These fragments

The "fragments," which the Fisher King and/or Eliot himself has collected contain reminders of images from elsewhere in the poem:

  • London Bridge is falling down... the nursery rhyme links the office workers compared by Eliot to the walking dead; and the destruction of cities and cultures. 
  • Poi s'ascose nel foco che gli affina ("then he hid in the fire that improves them") is from Dante, Purgatorio. A poet, Arnaut, is in Purgatory, being cleansed of the sin of lust: he willingly enters the flames, in the knowledge that this purification is necessary before he can enter Paradise.
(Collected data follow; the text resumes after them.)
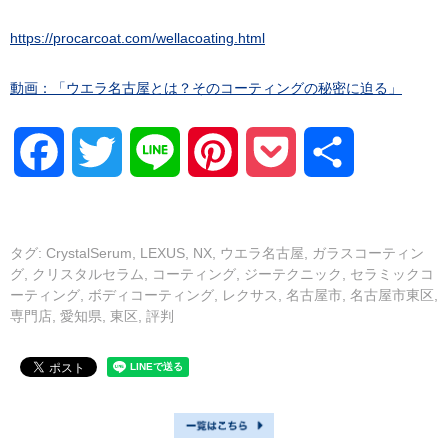
https://procarcoat.com/wellacoating.html
動画：「ウエラ名古屋とは？そのコーティングの秘密に迫る」
Facebook
Twitter
Line
Pinterest
Pocket
共
有
タグ:
CrystalSerum
,
LEXUS
,
NX
,
ウエラ名古屋
,
ガラスコーティン
グ
,
クリスタルセラム
,
コーティング
,
ジーテクニック
,
セラミックコ
ーティング
,
ボディコーティング
,
レクサス
,
名古屋市
,
名古屋市東区
,
専門店
,
愛知県
,
東区
,
評判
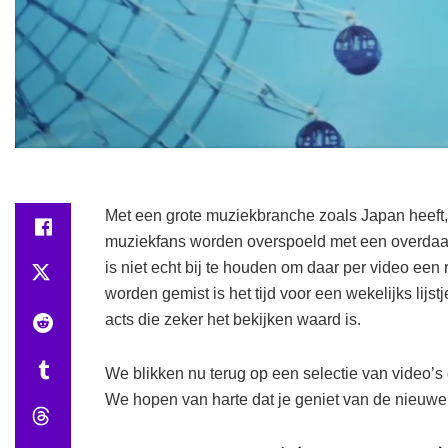
Met een grote muziekbranche zoals Japan heeft, d
muziekfans worden overspoeld met een overdaad
is niet echt bij te houden om daar per video een
worden gemist is het tijd voor een wekelijks li
acts die zeker het bekijken waard is.
We blikken nu terug op een selectie van video’s d
We hopen van harte dat je geniet van de nieuwe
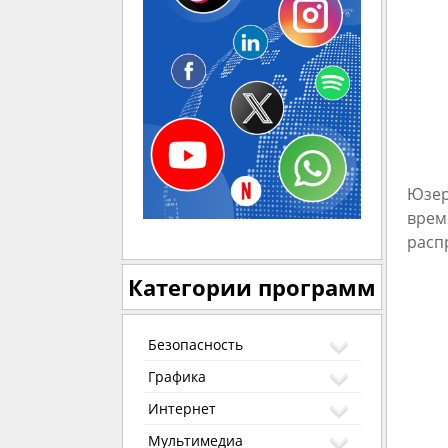
Юзер
врем
расп
Категории программ
Безопасность
Графика
Интернет
Мультимедиа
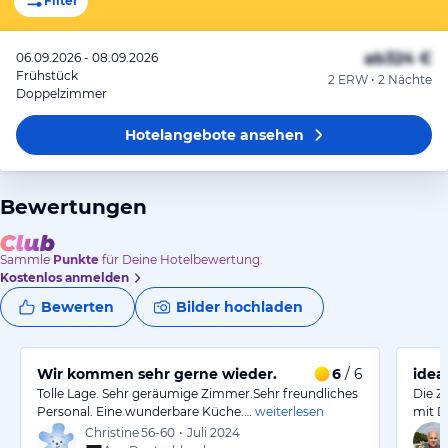
Filter
ab
324 €
06.09.2026 - 08.09.2026
Frühstück
2 ERW • 2 Nächte
Doppelzimmer
Hotelangebote
ansehen
Bewertungen
Sammle
Punkte
für Deine Hotelbewertung.
Kostenlos anmelden
Bewerten
Bilder hochladen
Wir kommen sehr gerne wieder.
6
/ 6
idea
Tolle Lage. Sehr geräumige Zimmer.Sehr freundliches
Die Z
Personal. Eine wunderbare Küche.…
weiterlesen
mit Du
Christine
56-60
•
Juli 2024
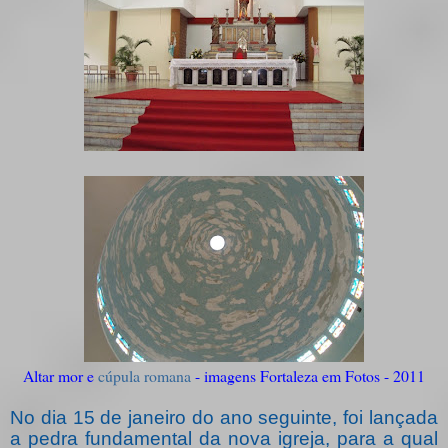
Altar mor e
cúpula romana
- imagens Fortaleza em Fotos - 2011
No dia 15 de janeiro do ano seguinte, foi lançada
a pedra fundamental da nova igreja, para a qual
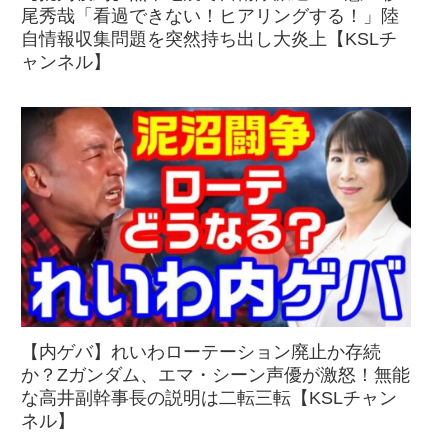
尾秀哉「看過できない！ヒアリングする！」陸
自情報収集問題を突然持ち出し大炎上【KSLチ
ャンネル】
【内ゲバ】れいわローテーション廃止か存続
か？Zガンダム、エマ・シーン声優が激怒！無能
な高井副幹事長の説明は二転三転【KSLチャン
ネル】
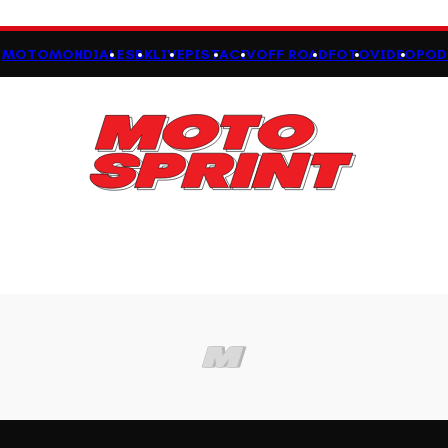
MOTOMONDIALE
SBK
LIVE
PISTA
CIV
OFF ROAD
FOTO
VIDEO
POD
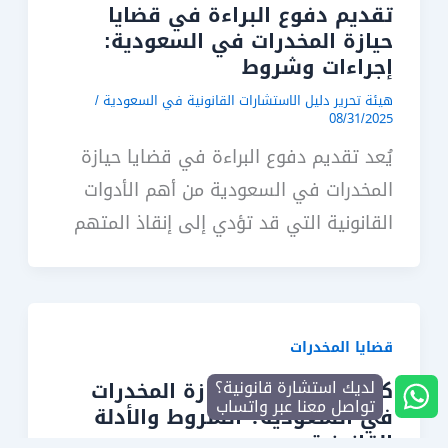
تقديم دفوع البراءة في قضايا
حيازة المخدرات في السعودية:
إجراءات وشروط
هيئة تحرير دليل الاستشارات القانونية في السعودية
/
08/31/2025
يُعد تقديم دفوع البراءة في قضايا حيازة
المخدرات في السعودية من أهم الأدوات
القانونية التي قد تؤدي إلى إنقاذ المتهم
قضايا المخدرات
لديك استشارة قانونية؟
كيف تُثبت تهمة حيازة المخدرات
تواصل معنا عبر واتساب
في السعودية؟ الشروط والأدلة
القانونية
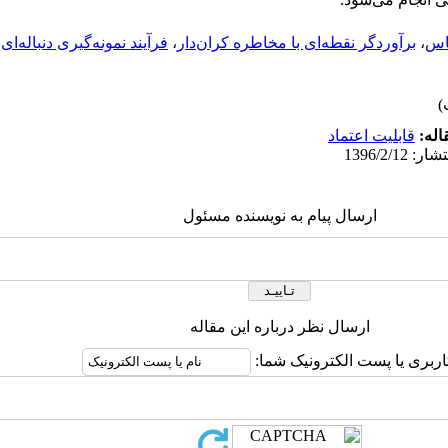
یاس
،
برآوردگر نقطه‌ای با مخاطره کران‌دار
،
فرآیند نمونه‌گیری دنباله‌ای
،
اله:
قابلیت اعتماد
ارسال پیام به نویسنده مسئول
ارسال نظر درباره این مقاله
اربری یا پست الکترونیک شما:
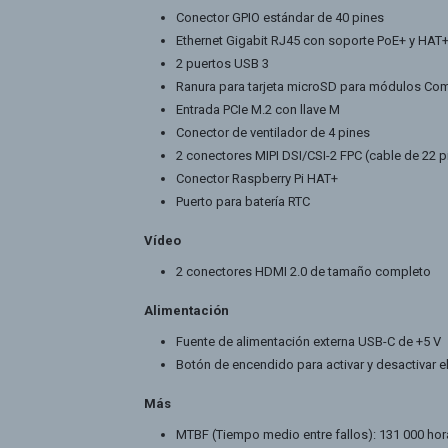
Conector GPIO estándar de 40 pines
Ethernet Gigabit RJ45 con soporte PoE+ y HAT
2 puertos USB 3
Ranura para tarjeta microSD para módulos Co
Entrada PCIe M.2 con llave M
Conector de ventilador de 4 pines
2 conectores MIPI DSI/CSI-2 FPC (cable de 22
Conector Raspberry Pi HAT+
Puerto para batería RTC
Vídeo
2 conectores HDMI 2.0 de tamaño completo
Alimentación
Fuente de alimentación externa USB-C de +5 V
Botón de encendido para activar y desactivar
Más
MTBF (Tiempo medio entre fallos): 131 000 ho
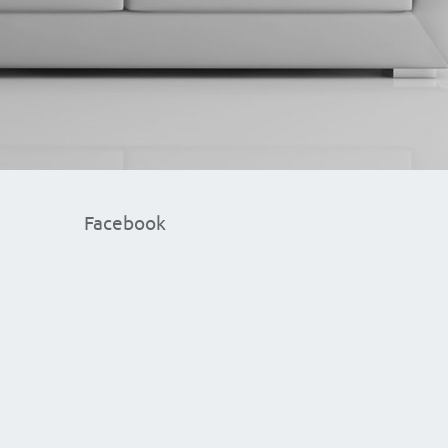
Facebook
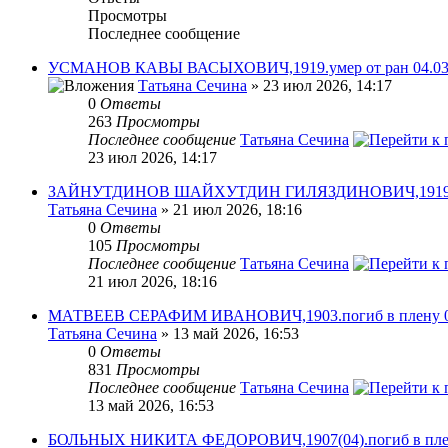
Просмотры
Последнее сообщение
УСМАНОВ КАВЫ ВАСЫХОВИЧ,1919.умер от ран 04.03.
Татьяна Сечина
» 23 июл 2026, 14:17
0
Ответы
263
Просмотры
Последнее сообщение
Татьяна Сечина
23 июл 2026, 14:17
ЗАЙНУТДИНОВ ШАЙХУТДИН ГИЛЯЗДИНОВИЧ,1919.уме
Татьяна Сечина
» 21 июл 2026, 18:16
0
Ответы
105
Просмотры
Последнее сообщение
Татьяна Сечина
21 июл 2026, 18:16
МАТВЕЕВ СЕРАФИМ ИВАНОВИЧ,1903.погиб в плену 01
Татьяна Сечина
» 13 май 2026, 16:53
0
Ответы
831
Просмотры
Последнее сообщение
Татьяна Сечина
13 май 2026, 16:53
БОЛЬНЫХ НИКИТА ФЕДОРОВИЧ,1907(04).погиб в плену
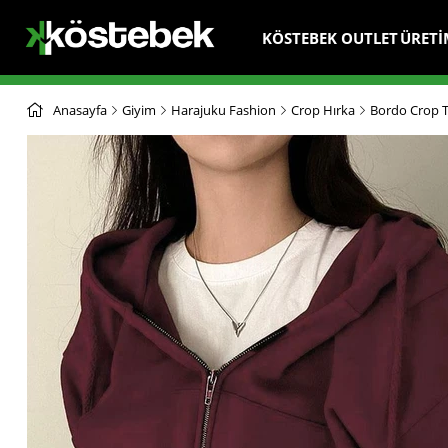
KÖSTEBEK OUTLET
ÜRETİ
Anasayfa
Giyim
Harajuku Fashion
Crop Hırka
Bordo Crop T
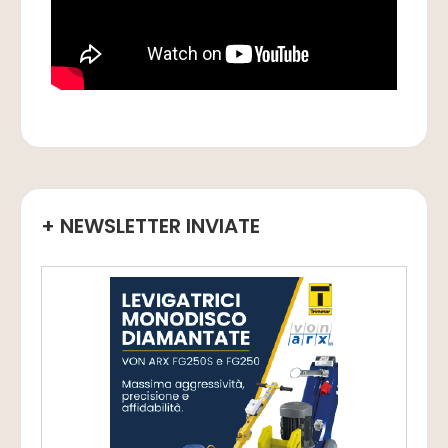
+ NEWSLETTER INVIATE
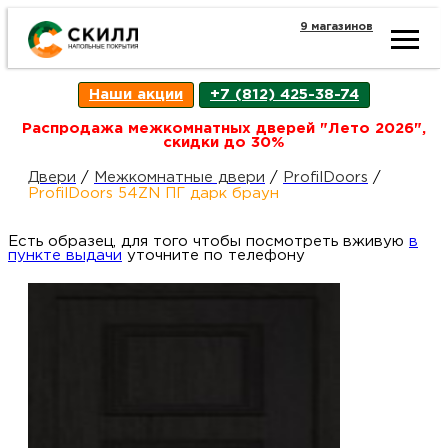
9 магазинов
Ката
Наши акции
+7 (812) 425-38-74
това
Распродажа межкомнатных дверей "Лето 2026",
скидки до 30%
Наш
Н
Двери
/
Межкомнатные двери
/
ProfilDoors
/
ProfilDoors 54ZN ПГ дарк браун
акци
п
Есть образец, для того чтобы посмотреть вживую
в
пункте выдачи
уточните по телефону
Гара
Д
Н
и
п
возв
Д
Как
С
О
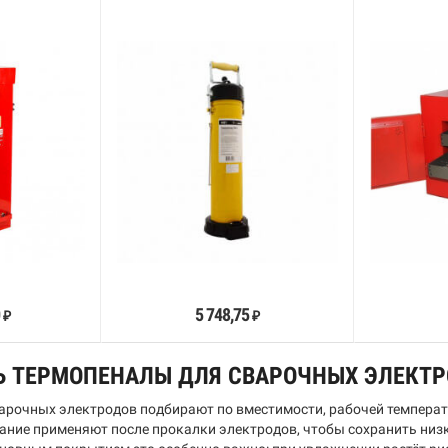
орзину
В корзину
0
5 748,75
₽
₽
Ь ТЕРМОПЕНАЛЫ ДЛЯ СВАРОЧНЫХ ЭЛЕКТ
арочных электродов подбирают по вместимости, рабочей температ
ание применяют после прокалки электродов, чтобы сохранить низ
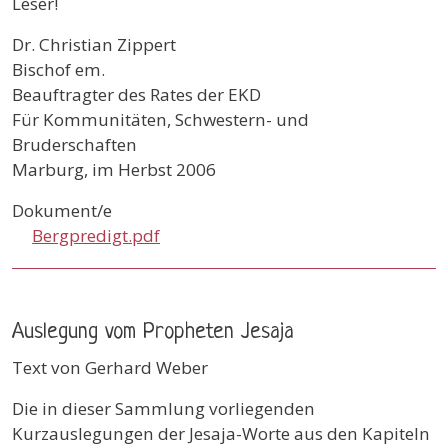
Leser!
Dr. Christian Zippert
Bischof em.
Beauftragter des Rates der EKD
Für Kommunitäten, Schwestern- und
Bruderschaften
Marburg, im Herbst 2006
Dokument/e
Bergpredigt.pdf
Auslegung vom Propheten Jesaja
Text von Gerhard Weber
Die in dieser Sammlung vorliegenden
Kurzauslegungen der Jesaja-Worte aus den Kapiteln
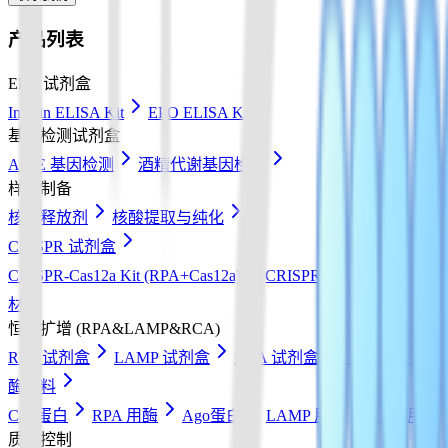
产品列表
Elisa 试剂盒
Insulin ELISA Kit
EPO ELISA Kit
基因检测试剂盒
ApoE 基因检测
酒精代谢基因检测
样本制备
核酸释放剂
核酸提取与纯化
CRISPR 试剂盒
CRISPR-Cas12a Kit (RPA+Cas12a)
CRISPR-Cas13a Kit (RPA+
材
恒温扩增 (RPA&LAMP&RCA)
RPA 试剂盒
LAMP 试剂盒
RCA 试剂盒
核酸检测试纸
酶原料
Cas 蛋白
RPA 用酶
Ago蛋白
LAMP 用酶
RCA 用酶
质量控制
We are reminded of The Fire Sermon of the Buddha and the burning desires of Augustine.
  • Quando fiam uti chelidon ("when shall I be as the swallow") is from a Latin poem, Pervigilium Veneris (The Vigil of Venus), which tells of the joys of the arrival of spring. The poet, however, complains that he or she has no joyful song, and asks, when will my spring come, when will I be like the swallow, and sing again? The coming of spring is of course the opening of The Waste Land; the swallow reminds us of the story of Philomela; the poet's lack of words is a symbol of the communication breakdowns throughout the poem.
  • O swallow swallow is an allusion to Itylus, a poem by Swinburne which presents a variation of the Philomela story.
  • Le Prince d'Aquitaine à la tour abolie ("The Prince of Aquitaine at the ruined tower") is from a sonnet by Gerard de Nerval (1854). De Nerval calls himself the shadow-man, the widower, the unconsoled, the Prince of Aquitaine at the ruined tower... He presents himself as a melancholy but noble figure. The image suggests the Fisher King, a ruined man in a ruined land; the falling towers of Jerusalem, Athens, Alexandria...; the upsidedown towers of the Chapel Perilous; and the Tarot pack, which contains a card showing a tower struck by lightning, indicating danger or sudden change: the message of the Thunder is preceded by a flash of lightning.